[Entries drawn from a collection]
# # #

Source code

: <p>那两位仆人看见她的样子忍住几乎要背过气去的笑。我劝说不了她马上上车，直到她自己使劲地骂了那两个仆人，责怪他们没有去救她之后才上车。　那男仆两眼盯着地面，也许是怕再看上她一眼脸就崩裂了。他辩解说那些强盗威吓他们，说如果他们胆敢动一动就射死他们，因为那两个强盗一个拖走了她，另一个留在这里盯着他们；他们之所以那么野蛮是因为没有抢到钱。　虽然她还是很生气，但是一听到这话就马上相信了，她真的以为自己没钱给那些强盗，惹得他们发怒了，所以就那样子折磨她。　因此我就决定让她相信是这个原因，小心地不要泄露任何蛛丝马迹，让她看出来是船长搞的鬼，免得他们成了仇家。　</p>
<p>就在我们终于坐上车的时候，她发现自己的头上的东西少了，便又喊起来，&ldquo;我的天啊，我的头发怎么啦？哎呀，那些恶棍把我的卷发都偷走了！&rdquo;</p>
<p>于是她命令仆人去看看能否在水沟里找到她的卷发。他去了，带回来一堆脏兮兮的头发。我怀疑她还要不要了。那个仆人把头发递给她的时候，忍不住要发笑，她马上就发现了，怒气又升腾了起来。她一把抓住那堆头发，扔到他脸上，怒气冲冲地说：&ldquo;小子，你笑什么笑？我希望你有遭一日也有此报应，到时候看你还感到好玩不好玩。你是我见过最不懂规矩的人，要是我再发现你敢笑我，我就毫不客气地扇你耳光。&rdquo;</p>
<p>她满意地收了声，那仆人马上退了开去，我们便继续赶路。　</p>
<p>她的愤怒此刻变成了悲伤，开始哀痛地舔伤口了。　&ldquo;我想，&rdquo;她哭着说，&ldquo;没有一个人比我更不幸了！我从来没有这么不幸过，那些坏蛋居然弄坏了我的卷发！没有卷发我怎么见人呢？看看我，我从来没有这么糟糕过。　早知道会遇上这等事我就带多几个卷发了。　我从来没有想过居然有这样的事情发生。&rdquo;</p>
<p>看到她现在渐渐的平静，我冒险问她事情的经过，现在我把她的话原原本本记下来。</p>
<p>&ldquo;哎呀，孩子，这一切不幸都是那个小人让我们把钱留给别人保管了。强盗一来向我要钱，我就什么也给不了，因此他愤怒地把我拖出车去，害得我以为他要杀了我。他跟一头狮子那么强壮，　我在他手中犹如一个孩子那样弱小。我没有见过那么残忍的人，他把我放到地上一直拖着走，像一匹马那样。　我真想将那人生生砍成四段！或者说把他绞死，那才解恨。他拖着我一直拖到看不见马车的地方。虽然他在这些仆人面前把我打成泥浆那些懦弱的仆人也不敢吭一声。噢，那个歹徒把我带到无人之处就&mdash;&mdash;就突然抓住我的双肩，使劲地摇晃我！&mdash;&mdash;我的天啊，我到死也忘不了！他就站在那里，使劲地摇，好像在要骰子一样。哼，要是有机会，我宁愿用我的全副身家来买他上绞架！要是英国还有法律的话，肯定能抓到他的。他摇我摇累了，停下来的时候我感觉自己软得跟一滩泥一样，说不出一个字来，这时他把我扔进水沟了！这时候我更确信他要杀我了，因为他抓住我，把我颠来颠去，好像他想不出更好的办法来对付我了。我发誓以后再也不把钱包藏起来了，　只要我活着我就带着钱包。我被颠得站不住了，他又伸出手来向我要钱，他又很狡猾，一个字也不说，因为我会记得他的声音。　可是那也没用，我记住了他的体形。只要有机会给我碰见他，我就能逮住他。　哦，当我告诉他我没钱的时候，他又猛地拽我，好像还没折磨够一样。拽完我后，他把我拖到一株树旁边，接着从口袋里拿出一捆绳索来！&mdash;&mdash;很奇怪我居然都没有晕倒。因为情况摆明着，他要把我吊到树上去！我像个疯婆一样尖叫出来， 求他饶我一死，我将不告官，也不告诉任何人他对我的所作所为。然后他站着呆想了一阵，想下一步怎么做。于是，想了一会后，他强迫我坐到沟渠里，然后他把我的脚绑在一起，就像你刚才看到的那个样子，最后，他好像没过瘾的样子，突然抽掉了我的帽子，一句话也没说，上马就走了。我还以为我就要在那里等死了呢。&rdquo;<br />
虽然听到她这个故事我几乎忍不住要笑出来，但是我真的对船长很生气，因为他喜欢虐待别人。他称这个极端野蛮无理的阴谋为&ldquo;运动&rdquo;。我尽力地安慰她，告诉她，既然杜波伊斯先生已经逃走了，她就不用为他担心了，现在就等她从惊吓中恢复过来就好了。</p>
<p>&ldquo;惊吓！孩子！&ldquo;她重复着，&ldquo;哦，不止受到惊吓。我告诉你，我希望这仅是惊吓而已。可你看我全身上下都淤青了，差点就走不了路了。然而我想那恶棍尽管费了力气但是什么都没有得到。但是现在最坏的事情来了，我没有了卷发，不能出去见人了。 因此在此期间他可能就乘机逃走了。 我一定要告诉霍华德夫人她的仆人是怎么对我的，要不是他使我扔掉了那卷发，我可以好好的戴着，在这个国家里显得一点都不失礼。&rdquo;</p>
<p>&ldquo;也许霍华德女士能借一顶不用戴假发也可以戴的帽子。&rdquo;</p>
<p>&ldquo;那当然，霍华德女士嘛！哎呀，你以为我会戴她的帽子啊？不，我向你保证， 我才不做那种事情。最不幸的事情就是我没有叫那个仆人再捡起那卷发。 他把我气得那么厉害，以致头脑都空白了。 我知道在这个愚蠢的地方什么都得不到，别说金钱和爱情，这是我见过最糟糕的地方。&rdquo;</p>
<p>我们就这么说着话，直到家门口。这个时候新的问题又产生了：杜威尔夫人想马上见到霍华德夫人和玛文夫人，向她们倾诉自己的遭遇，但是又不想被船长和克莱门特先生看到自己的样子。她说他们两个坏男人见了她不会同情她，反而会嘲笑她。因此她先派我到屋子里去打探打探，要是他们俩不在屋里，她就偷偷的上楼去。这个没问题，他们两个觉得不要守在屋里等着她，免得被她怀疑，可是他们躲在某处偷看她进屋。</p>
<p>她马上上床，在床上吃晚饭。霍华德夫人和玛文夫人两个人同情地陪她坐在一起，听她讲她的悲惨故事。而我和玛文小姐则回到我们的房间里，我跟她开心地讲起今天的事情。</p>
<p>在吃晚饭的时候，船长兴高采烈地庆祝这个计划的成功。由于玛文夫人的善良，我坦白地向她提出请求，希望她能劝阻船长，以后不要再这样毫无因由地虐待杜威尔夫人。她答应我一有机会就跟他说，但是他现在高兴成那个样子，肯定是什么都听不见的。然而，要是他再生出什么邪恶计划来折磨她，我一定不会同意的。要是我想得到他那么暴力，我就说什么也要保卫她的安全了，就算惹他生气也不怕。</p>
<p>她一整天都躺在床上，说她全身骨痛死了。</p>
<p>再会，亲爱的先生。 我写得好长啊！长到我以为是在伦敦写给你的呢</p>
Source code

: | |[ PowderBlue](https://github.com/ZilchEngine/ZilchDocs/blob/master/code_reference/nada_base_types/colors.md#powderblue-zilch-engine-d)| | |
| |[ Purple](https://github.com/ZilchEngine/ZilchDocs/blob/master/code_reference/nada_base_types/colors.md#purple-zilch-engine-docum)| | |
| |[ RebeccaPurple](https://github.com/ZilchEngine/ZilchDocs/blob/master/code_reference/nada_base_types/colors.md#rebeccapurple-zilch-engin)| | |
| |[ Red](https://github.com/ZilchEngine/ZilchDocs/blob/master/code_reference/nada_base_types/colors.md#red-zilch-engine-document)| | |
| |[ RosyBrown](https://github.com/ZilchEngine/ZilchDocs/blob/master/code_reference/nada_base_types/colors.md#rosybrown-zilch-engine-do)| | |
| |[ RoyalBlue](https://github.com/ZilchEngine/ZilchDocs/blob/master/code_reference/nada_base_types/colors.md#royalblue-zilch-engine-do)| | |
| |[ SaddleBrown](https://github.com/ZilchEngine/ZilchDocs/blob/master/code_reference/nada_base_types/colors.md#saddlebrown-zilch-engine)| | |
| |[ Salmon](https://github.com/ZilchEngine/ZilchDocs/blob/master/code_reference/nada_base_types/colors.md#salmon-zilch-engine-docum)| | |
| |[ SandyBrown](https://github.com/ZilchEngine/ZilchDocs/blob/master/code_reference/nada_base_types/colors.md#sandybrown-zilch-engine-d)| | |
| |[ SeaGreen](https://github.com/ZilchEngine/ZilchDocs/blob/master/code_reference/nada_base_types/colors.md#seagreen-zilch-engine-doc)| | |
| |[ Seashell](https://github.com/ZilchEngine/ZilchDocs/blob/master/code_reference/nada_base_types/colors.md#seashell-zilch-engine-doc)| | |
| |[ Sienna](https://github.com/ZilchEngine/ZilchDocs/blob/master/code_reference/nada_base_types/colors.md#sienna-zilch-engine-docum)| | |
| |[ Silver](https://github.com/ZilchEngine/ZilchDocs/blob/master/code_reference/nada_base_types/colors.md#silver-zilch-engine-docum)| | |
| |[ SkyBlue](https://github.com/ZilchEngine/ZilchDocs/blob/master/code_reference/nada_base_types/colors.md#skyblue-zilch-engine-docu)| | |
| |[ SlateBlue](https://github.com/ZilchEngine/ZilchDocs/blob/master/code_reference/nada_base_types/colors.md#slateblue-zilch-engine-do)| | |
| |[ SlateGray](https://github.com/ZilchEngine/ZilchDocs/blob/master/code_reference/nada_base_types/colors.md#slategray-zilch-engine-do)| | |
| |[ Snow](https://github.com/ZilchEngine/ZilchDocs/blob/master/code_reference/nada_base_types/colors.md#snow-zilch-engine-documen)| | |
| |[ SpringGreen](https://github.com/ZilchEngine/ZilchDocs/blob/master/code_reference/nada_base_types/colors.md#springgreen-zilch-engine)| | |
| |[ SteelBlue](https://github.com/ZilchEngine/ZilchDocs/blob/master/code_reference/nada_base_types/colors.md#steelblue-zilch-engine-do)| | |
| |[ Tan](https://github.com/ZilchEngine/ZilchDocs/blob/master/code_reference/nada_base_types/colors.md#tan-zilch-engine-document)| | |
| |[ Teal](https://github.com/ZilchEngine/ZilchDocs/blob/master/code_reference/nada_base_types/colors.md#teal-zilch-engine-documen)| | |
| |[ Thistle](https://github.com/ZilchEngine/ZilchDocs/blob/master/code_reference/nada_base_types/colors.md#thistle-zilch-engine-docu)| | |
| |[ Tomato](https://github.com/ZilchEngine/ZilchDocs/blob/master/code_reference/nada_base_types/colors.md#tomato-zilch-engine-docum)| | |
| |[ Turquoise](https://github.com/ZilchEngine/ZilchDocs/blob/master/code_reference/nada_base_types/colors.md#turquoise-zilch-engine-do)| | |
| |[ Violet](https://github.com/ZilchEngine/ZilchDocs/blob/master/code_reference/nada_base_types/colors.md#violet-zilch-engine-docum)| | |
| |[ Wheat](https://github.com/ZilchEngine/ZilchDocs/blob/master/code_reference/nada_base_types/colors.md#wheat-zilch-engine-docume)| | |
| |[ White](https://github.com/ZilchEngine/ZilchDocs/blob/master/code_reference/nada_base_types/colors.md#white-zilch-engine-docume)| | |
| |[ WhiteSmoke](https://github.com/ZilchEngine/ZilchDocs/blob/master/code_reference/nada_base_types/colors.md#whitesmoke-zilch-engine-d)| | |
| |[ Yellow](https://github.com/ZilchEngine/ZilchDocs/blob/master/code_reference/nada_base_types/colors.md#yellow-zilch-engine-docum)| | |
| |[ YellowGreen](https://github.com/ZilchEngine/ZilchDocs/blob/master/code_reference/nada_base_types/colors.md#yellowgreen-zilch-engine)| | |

# # #

[What to produce]
Locate every line above that contains the string "document", matching case exactly, and copy each of those lines.

[Response below]
| |[ Red](https://github.com/ZilchEngine/ZilchDocs/blob/master/code_reference/nada_base_types/colors.md#red-zilch-engine-document)| | |
| |[ Tan](https://github.com/ZilchEngine/ZilchDocs/blob/master/code_reference/nada_base_types/colors.md#tan-zilch-engine-document)| | |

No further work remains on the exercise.